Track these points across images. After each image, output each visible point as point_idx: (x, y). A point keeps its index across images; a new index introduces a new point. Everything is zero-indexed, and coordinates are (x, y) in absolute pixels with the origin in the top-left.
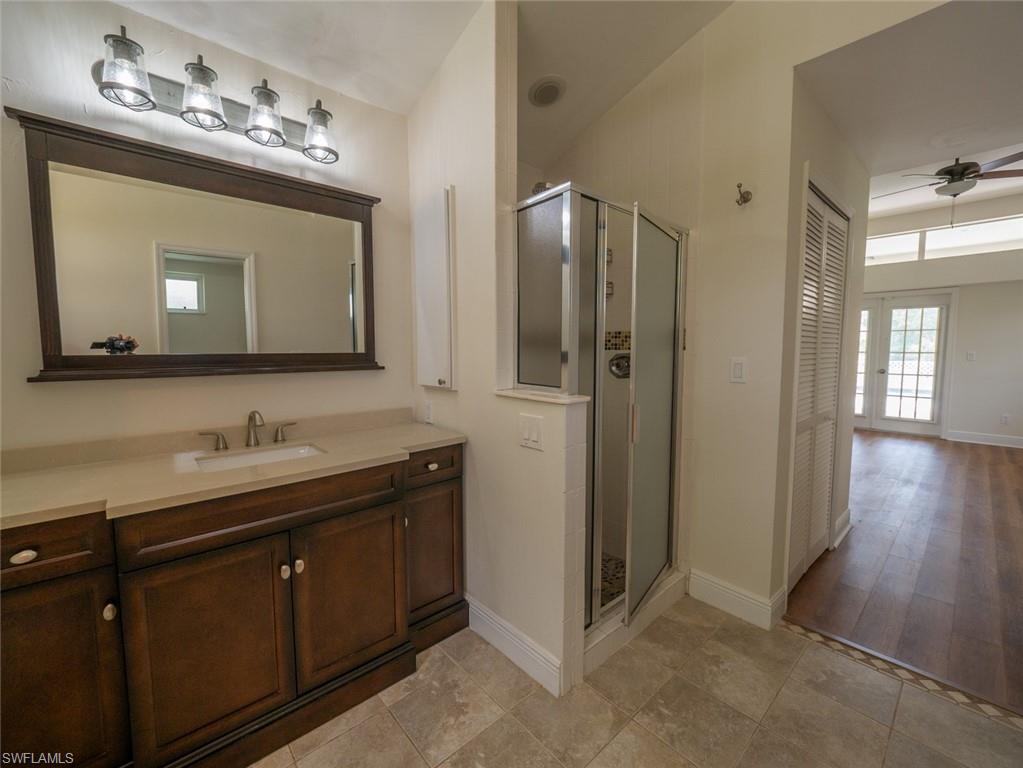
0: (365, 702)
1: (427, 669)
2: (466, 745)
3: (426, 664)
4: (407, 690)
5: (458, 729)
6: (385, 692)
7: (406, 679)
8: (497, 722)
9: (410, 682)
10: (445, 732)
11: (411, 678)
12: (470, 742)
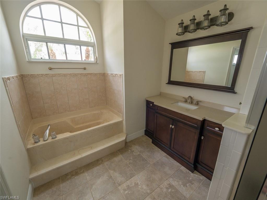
0: (180, 164)
1: (195, 176)
2: (175, 187)
3: (196, 175)
4: (186, 172)
5: (179, 185)
6: (184, 167)
7: (189, 171)
8: (184, 195)
9: (189, 172)
10: (177, 182)
11: (190, 172)
12: (176, 188)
+ + +
*Exercise*
Return each line above that contains the word "absolute".

*Solved exercise*
Track these points across images. After each image, output each visible point as point_idx: (x, y). A point keeps its index across images; a new index introduces a new point. Everything is zero-indexed, and coordinates are (x, y) in absolute pixels with the origin in the top-left.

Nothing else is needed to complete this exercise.